運営コスト低減支援、第1弾はお米
三菱地所は8月6日、東京都心の丸の内エリア(大手町・丸の内・有楽町)の飲食店を対象に、食材やエネルギーなど増大する飲食店の運営コスト低減を目的として、共同調達プラットフォーム「MEC PANTRY」の試験運用を開始すると発表した。
第1弾のプロジェクトとして、三菱HCキャピタルと協働し、8月6日にお米の共同調達「丸の内精米店」のサービス提供を始めた。同社によると、総合不動産業を本業とする大手デベロッパーが、飲食店を対象に自ら精米事業を展開するのは初めてという。
「丸の内精米店」は三菱地所が各地の農家から直接お米を仕入れ、受注ごとに精米、エリア内の各飲食店へ配送する。飲食店は精米したてで高品質の白米をタイムリーにオンライン発注かつ小ロットで仕入れることが可能。
千葉県匝瑳市の特別栽培米「匝瑳の舞」をはじめ日本各地の契約農家から仕入れる予定。飲食店は、精米したてのお米を前日正午までに注文で翌日配送可能。
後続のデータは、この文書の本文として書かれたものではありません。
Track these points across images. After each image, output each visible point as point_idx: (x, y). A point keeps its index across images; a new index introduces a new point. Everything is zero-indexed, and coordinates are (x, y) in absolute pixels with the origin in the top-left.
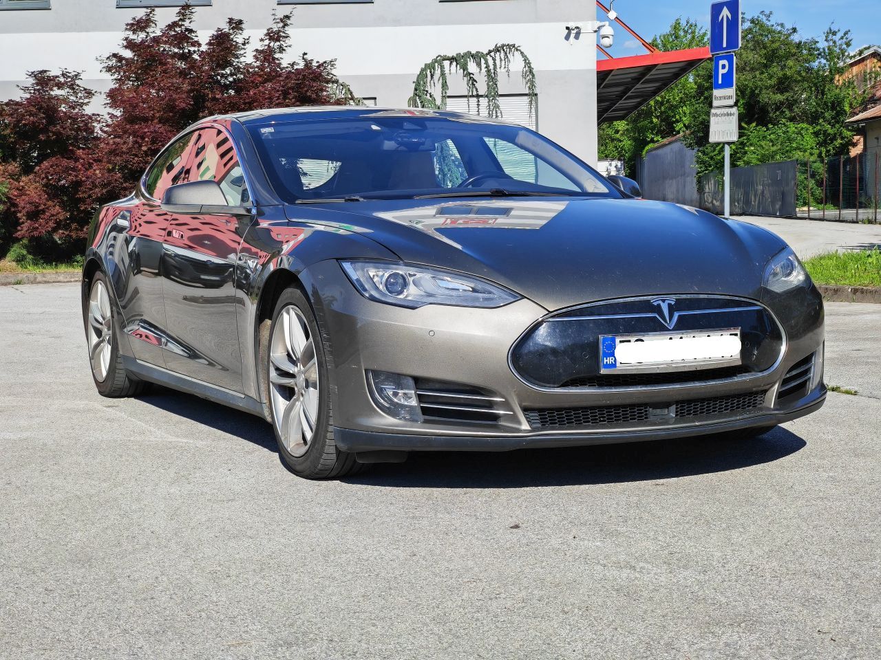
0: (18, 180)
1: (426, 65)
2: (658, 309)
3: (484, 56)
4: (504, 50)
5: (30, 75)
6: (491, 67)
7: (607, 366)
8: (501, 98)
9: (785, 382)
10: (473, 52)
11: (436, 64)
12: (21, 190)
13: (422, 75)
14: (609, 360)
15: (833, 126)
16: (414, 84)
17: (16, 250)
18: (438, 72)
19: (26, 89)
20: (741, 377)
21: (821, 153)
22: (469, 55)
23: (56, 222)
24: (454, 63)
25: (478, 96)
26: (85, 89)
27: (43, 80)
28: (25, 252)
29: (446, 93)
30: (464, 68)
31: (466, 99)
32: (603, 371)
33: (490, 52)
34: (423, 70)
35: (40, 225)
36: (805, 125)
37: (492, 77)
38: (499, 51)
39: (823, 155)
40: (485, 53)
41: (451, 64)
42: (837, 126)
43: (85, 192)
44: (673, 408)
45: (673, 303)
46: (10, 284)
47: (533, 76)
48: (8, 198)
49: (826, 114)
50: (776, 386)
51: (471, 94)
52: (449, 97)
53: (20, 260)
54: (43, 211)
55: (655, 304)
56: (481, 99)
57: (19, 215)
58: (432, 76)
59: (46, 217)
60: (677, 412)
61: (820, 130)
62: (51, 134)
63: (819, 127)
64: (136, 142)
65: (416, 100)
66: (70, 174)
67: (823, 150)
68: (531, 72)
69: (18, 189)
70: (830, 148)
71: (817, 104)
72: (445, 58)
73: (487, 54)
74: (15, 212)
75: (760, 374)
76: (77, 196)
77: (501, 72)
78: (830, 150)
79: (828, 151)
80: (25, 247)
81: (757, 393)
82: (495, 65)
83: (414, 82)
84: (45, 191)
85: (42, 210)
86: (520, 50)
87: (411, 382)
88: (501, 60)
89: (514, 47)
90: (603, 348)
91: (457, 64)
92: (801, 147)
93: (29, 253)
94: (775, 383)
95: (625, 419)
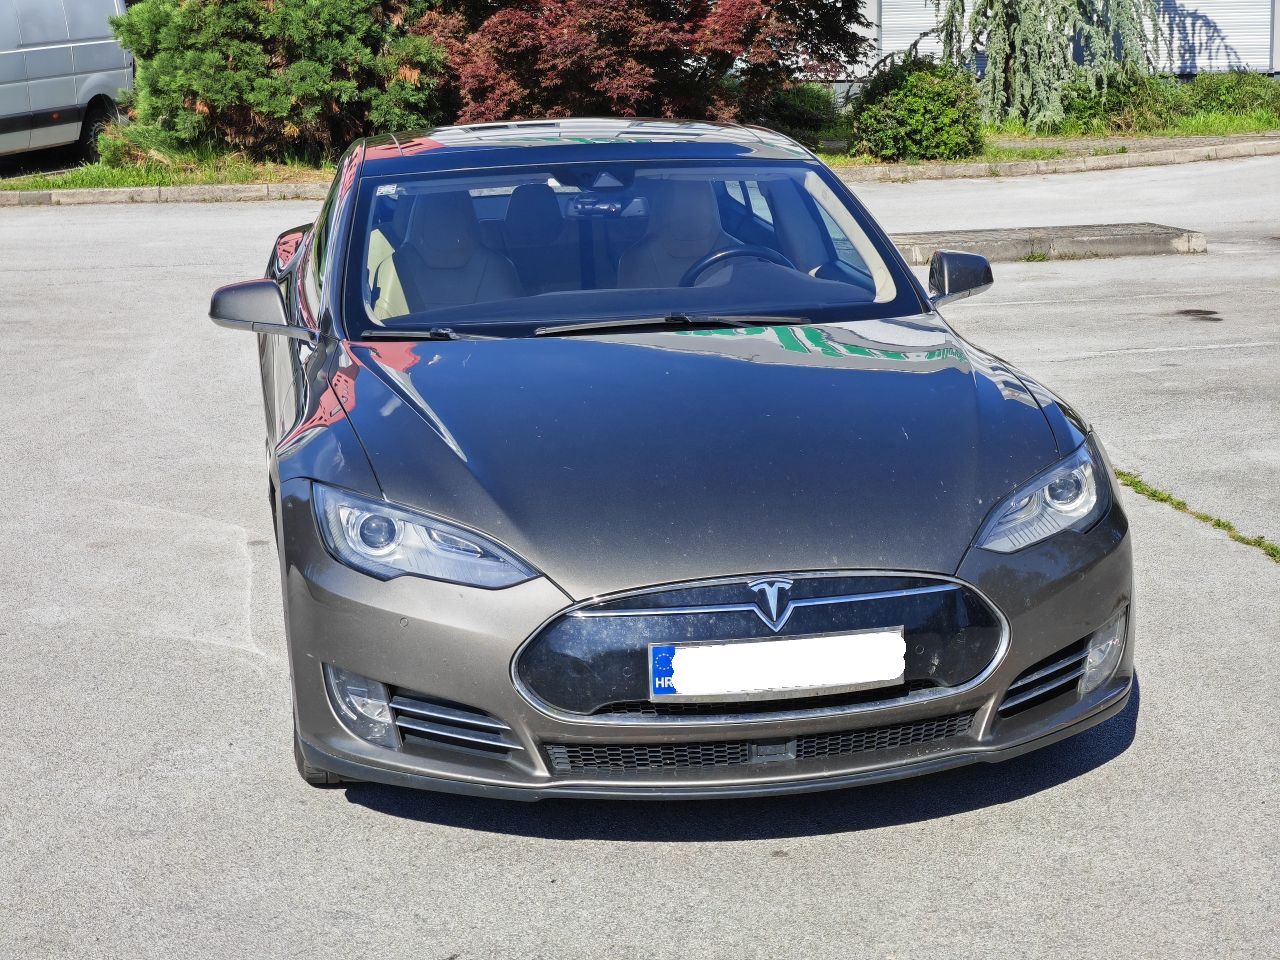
0: (462, 40)
2: (760, 599)
7: (659, 690)
9: (1010, 695)
14: (664, 682)
20: (914, 696)
23: (510, 104)
32: (653, 698)
43: (546, 61)
44: (791, 744)
45: (788, 587)
48: (445, 66)
50: (991, 703)
54: (492, 88)
55: (756, 589)
57: (461, 92)
59: (495, 96)
60: (799, 751)
66: (525, 36)
69: (462, 53)
74: (457, 88)
75: (952, 692)
76: (537, 67)
81: (955, 715)
84: (496, 58)
85: (490, 86)
87: (382, 690)
90: (654, 664)
94: (987, 699)
95: (709, 761)
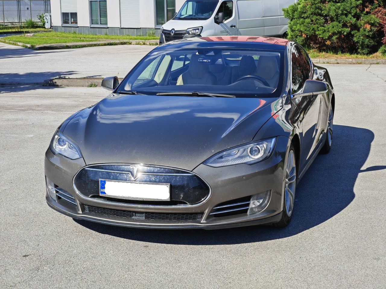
7: (102, 193)
14: (103, 190)
17: (383, 48)
32: (100, 195)
44: (144, 215)
48: (380, 24)
50: (207, 212)
60: (145, 217)
75: (189, 206)
81: (196, 214)
87: (53, 185)
90: (101, 185)
95: (121, 216)
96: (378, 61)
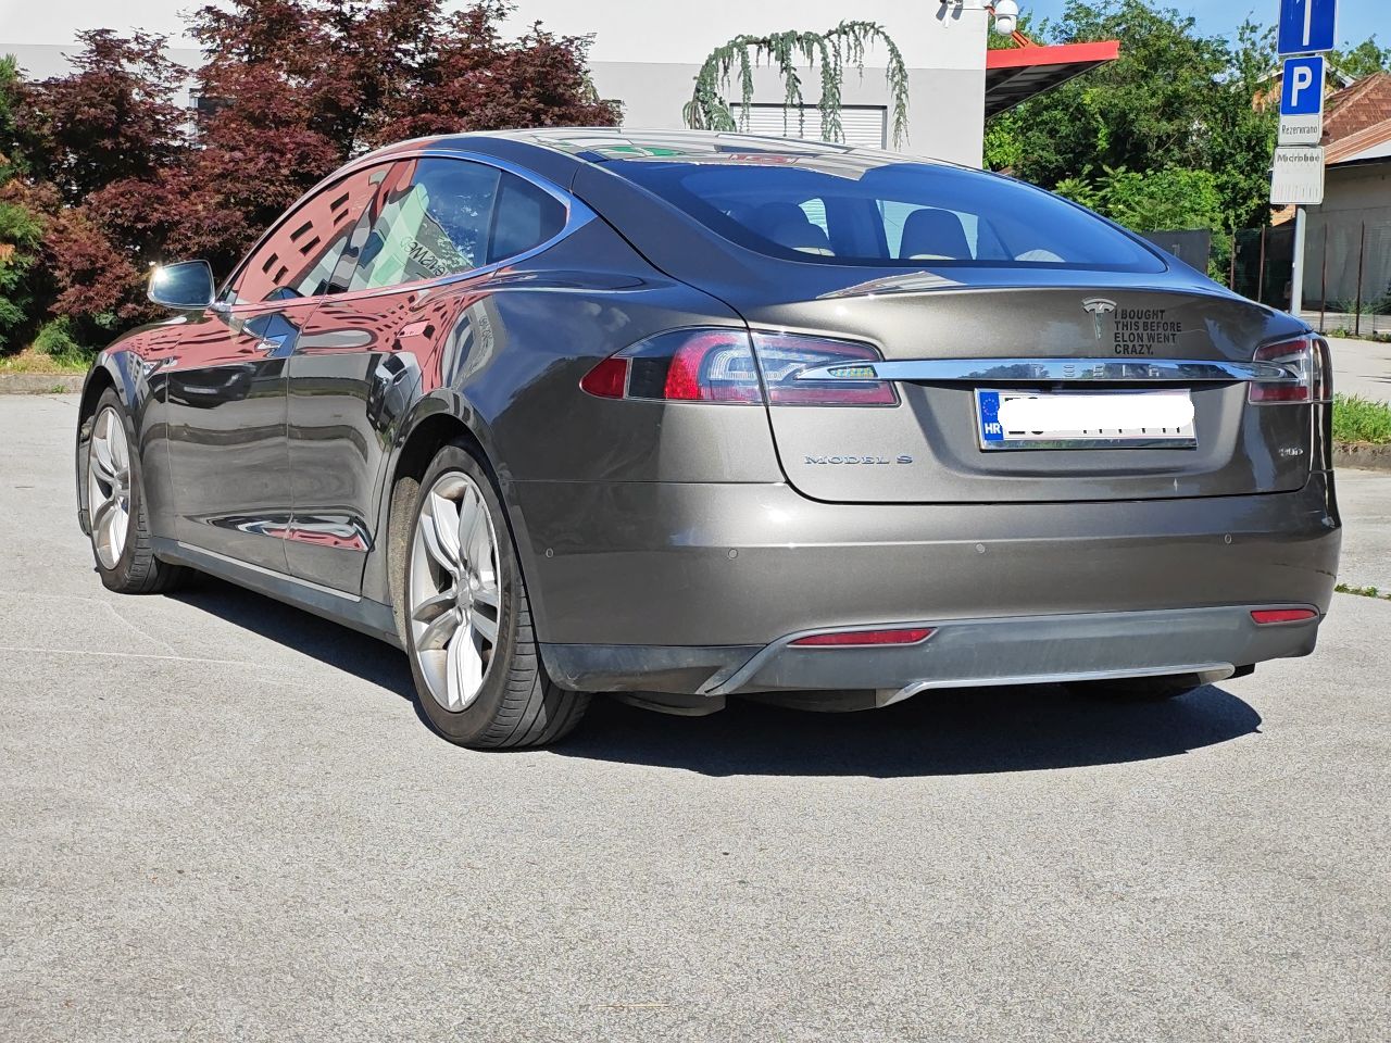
0: (56, 214)
1: (716, 49)
3: (819, 39)
4: (854, 32)
5: (80, 37)
6: (831, 59)
8: (844, 111)
10: (801, 32)
11: (735, 50)
12: (61, 232)
13: (708, 69)
15: (1248, 176)
16: (696, 81)
17: (49, 334)
18: (737, 62)
19: (76, 61)
21: (1227, 219)
22: (793, 37)
23: (124, 290)
24: (766, 50)
25: (802, 106)
26: (174, 65)
27: (104, 46)
28: (66, 338)
29: (749, 98)
30: (783, 57)
31: (782, 110)
33: (831, 33)
34: (711, 58)
35: (97, 295)
36: (1202, 174)
37: (830, 77)
38: (845, 33)
39: (1231, 222)
40: (821, 35)
41: (760, 47)
42: (1254, 176)
46: (44, 391)
47: (905, 77)
48: (43, 245)
49: (1238, 157)
51: (789, 102)
52: (754, 105)
53: (57, 351)
54: (103, 269)
56: (806, 111)
57: (57, 273)
58: (726, 69)
59: (106, 280)
61: (1227, 182)
62: (122, 140)
63: (1225, 178)
64: (271, 160)
65: (696, 108)
66: (156, 210)
67: (1231, 213)
68: (901, 69)
69: (56, 230)
70: (1241, 211)
71: (1224, 140)
72: (750, 41)
73: (825, 37)
74: (52, 269)
77: (847, 67)
78: (1241, 215)
79: (1238, 216)
80: (67, 330)
82: (837, 54)
83: (695, 78)
84: (106, 236)
85: (99, 268)
86: (883, 33)
88: (849, 47)
89: (873, 27)
91: (770, 51)
92: (1197, 207)
93: (73, 340)
96: (62, 381)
自社単独での仕入れに比べてコストを抑えられると見込む。
生産者や自治体からお米を直接仕入れて飲食店舗に卸すだけではなく、丸の内エリアのデジタルサイネージやビジョンといった広告媒体を利用し、生産者や自治体・飲食店舗のプロモーションを販売とセットで展開する。
今回の取り組みは三菱地所が実施している「新事業提案制度」が契機となった。商業部門で食材費や人件費・エネルギーコスト増大や配送費高騰といった厳しい事業環境を目の当たりにした社員が、食材調達コストに着目し、まちの規模やポテンシャルを活かしてエリアに店舗を構える飲食店とともに共同での仕入れ・配送の仕組みを構築することで、効率的で安定した食材の供給体制を実現することを目指し、企画・立案した。
三菱HCキャピタルはファイナンス面での支援に加え、三菱地所とともに、将来の丸の内エリアの物流管理プラットフォームや物流網構築におけるデータ活用と配送ロボット導入に向け、検討も実施する。
今後は農作物を提供する地域の自治体とも連携することで、丸の内エリアのワーカーや来街者に対して、地域の名産品、産直品のプロモーションを通じた地域振興への貢献も目指す。
エリアに出店している400を超える三菱地所の飲食テナントが、個別に購入している食材や消費材の中から、汎用性の高い商材を「MEC PANTRY」として一括発注することで、従来と同等もしくはそれ以上の品質で、よりリーズナブルに各店舗が購入できるようになることを理想に掲げている。